Politics

When Trump Calls a Black Woman ‘Angry,’ He Feeds This Racist Trope


Serena Williams also did not directly address the stereotype in 2018, when an Australian cartoonist drew global ire by depicting her, with exaggerated features, as throwing a tantrum on the court. Ms. Williams was fresh off her loss to Naomi Osaka at the U.S. Open, where she had heated words with an umpire. She did note, when criticism surfaced of her remarks, that she had only complained in a way that white male players have been doing, with impunity, for decades.

In her book “Becoming” and in 2016 interviews with Oprah Winfrey and others, Michelle Obama described how hurt and bewildered she was after being portrayed as an angry Black woman during President Obama’s first presidential campaign.

“That’s the first blowback, because you think, Wow, that is so not me,” she told Ms. Winfrey. “But then you sort of think, Well, this isn’t about me. This is about the people who write it.
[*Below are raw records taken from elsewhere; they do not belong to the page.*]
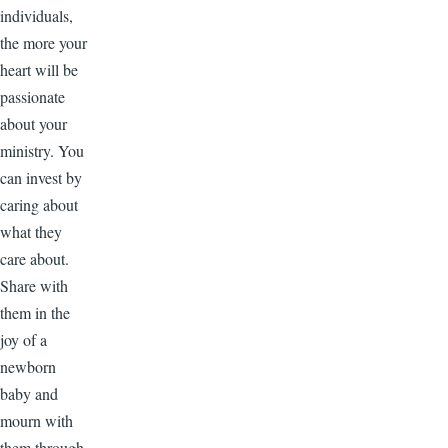
individuals,
the more your
heart will be
passionate
about your
ministry. You
can invest by
caring about
what they
care about.
Share with
them in the
joy of a
newborn
baby and
mourn with
them through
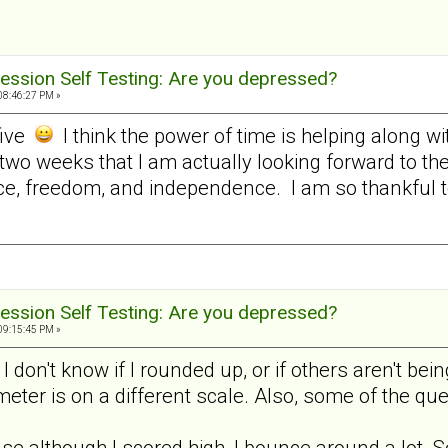
ession Self Testing: Are you depressed?
08:46:27 PM »
five
I think the power of time is helping along w
 two weeks that I am actually looking forward to t
e, freedom, and independence. I am so thankful to 
ession Self Testing: Are you depressed?
09:15:45 PM »
, I don't know if I rounded up, or if others aren't 
 meter is on a different scale. Also, some of the q
use although I scored high, I bounce around a lot. S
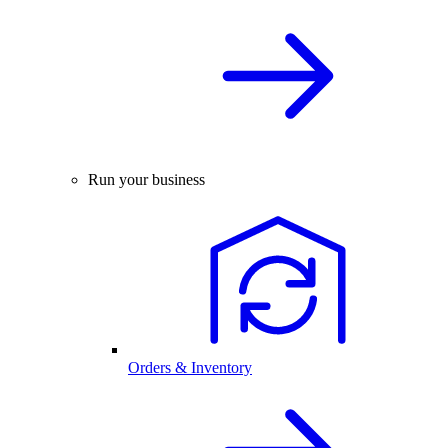
Run your business
Orders & Inventory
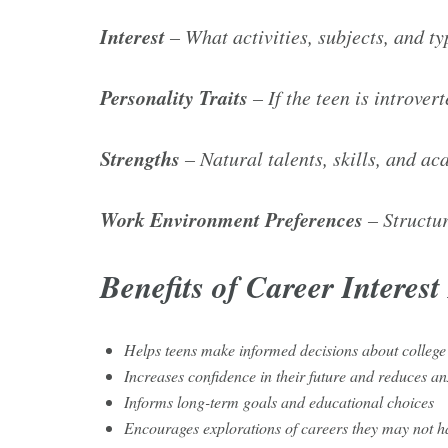
Interest
– What activities, subjects, and ty
Personality Traits
– If the teen is introver
Strengths
– Natural talents, skills, and a
Work Environment Preferences
– Structur
Benefits of Career Interes
Helps teens make informed decisions about college
Increases confidence in their future and reduces a
Informs long-term goals and educational choices
Encourages explorations of careers they may not h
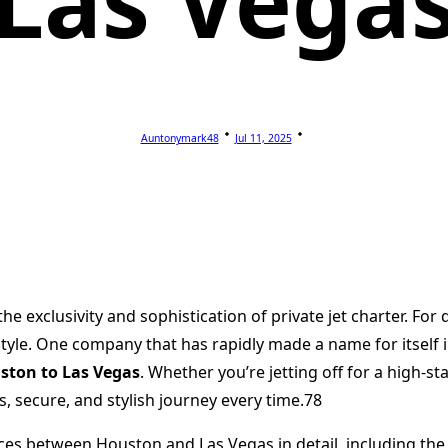
Las Vega
Auntonymark48
Jul 11, 2025
he exclusivity and sophistication of private jet charter. For
ifestyle. One company that has rapidly made a name for itsel
ston to Las Vegas
. Whether you’re jetting off for a high-
, secure, and stylish journey every time.78
ervices between Houston and Las Vegas in detail, including the 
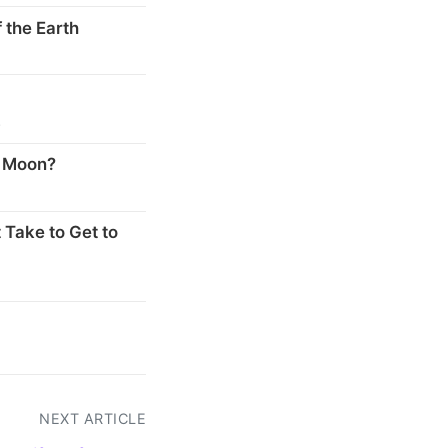
 the Earth
s
e Moon?
 Take to Get to
NEXT ARTICLE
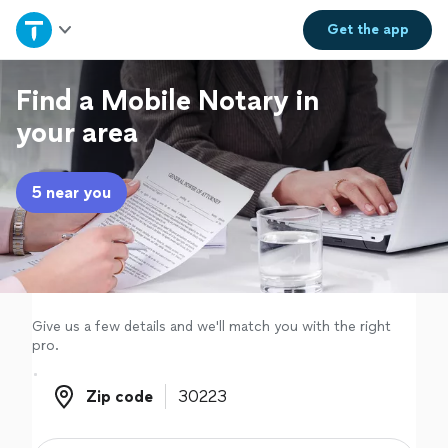
Home
Get the
app
Explore Services
Find a Mobile Notary in
your area
Join as a pro
5 near you
Sign up
Log in
Give us a few details and we'll match you with the right
pro.
Zip code
Zip code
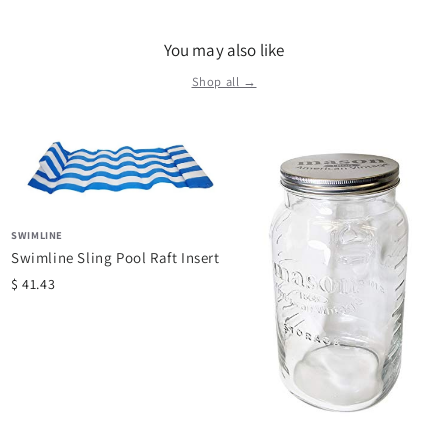
You may also like
Shop all →
SWIMLINE
Swimline Sling Pool Raft Insert
$ 41.43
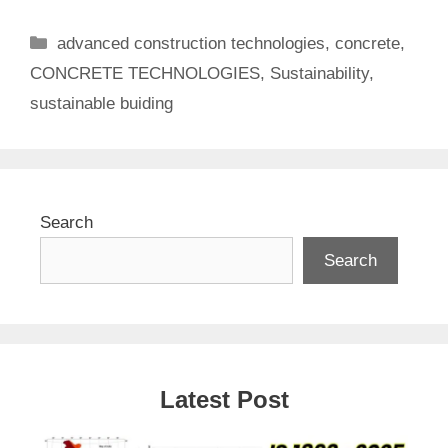
Categories
advanced construction technologies
,
concrete
,
CONCRETE TECHNOLOGIES
,
Sustainability
,
sustainable buiding
Search
Search
Latest Post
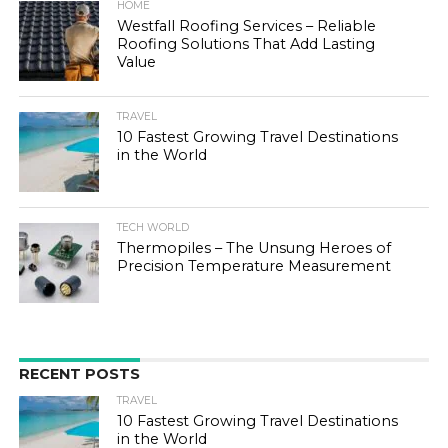
HOME
Westfall Roofing Services – Reliable
Roofing Solutions That Add Lasting
Value
TRAVEL
10 Fastest Growing Travel Destinations
in the World
TECH WORLD
Thermopiles – The Unsung Heroes of
Precision Temperature Measurement
RECENT POSTS
TRAVEL
10 Fastest Growing Travel Destinations
in the World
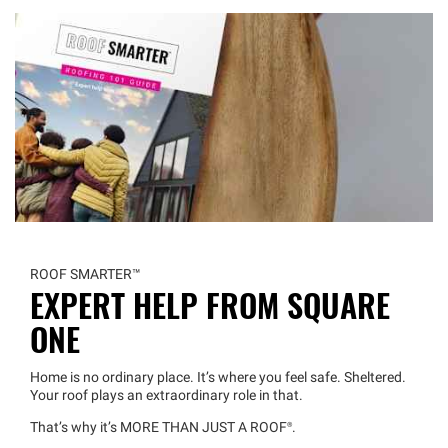
ROOF
SMARTER™
EXPERT HELP FROM SQUARE
ONE
Home is no ordinary place. It’s where you feel safe. Sheltered.
Your roof plays an extraordinary role in that.
That’s why it’s MORE THAN JUST A
ROOF®
.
And then you start thinking, Oh wow, we are so afraid of each other.”

Though the exact origins of the trope are not clear, scholars believe the concept sprang from the post-bellum South, an outgrowth of the mammy archetype — a strong, desexualized authority figure that ruled households assertively. “In some cases that sassiness kind of borders on anger,” said David Pilgrim, a sociologist and the founder of the Jim Crow Museum, a compendium of racist memorabilia housed at Ferris State University, where he is vice president for diversity and inclusion.

The stereotype has been promoted on film and television since at least the 1950s, with the TV arrival of “The Amos ’n’ Andy Show” and the character Sapphire Stevens, played by Ernestine Wade. She was the emasculating and relentlessly volatile foil of her husband, Kingfish. Both characters were written largely by white men.

The character type was replicated on other television series (the dominating Aunt Esther in “Sanford and Son,” the glowering Pam James on “Martin”) and in films (Terri, the fiery female cutter in “Barbershop”), until “Sapphire” became its own category. It’s the woman with the smacking retort, the flip side of categorizing Black men as overwhelmingly physically threatening, except when they are at the mercy of their Sapphires.